- [TASK PROMPT]: List all lines of the data containing the word "about".

- [DATA]:
━━━━━━━━━━

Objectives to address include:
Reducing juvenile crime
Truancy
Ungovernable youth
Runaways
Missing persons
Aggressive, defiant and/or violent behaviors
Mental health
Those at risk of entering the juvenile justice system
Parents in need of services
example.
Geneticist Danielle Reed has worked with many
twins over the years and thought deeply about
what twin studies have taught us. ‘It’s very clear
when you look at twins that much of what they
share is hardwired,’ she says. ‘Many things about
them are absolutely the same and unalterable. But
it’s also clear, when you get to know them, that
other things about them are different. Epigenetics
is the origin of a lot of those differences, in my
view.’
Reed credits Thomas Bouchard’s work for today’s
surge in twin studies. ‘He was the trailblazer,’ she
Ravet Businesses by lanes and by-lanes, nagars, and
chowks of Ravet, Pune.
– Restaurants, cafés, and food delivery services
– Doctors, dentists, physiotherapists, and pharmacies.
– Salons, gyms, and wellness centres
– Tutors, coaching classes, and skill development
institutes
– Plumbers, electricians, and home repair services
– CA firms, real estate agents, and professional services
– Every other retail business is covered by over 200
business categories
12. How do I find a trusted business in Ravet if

━━━━━━━━━━

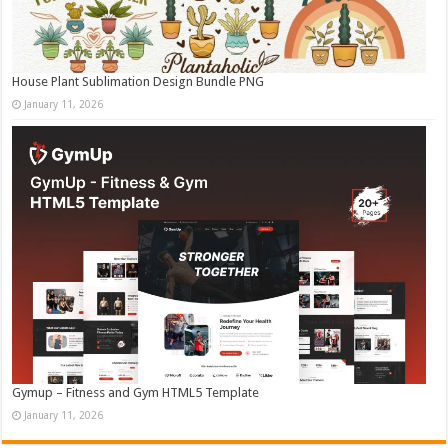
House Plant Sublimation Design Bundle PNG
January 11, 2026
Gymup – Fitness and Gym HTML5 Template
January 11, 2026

━━━━━━━━━━

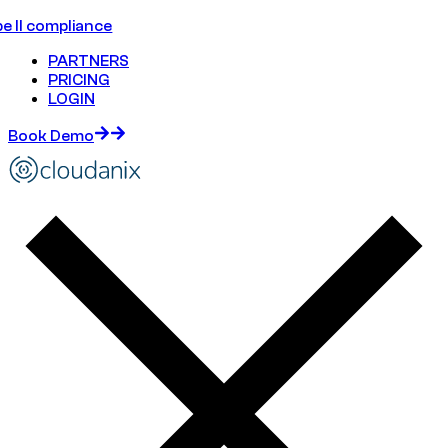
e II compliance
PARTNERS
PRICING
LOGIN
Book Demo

━━━━━━━━━━

- [TASK ANSWER]:
twins over the years and thought deeply about
share is hardwired,’ she says. ‘Many things about
other things about them are different. Epigenetics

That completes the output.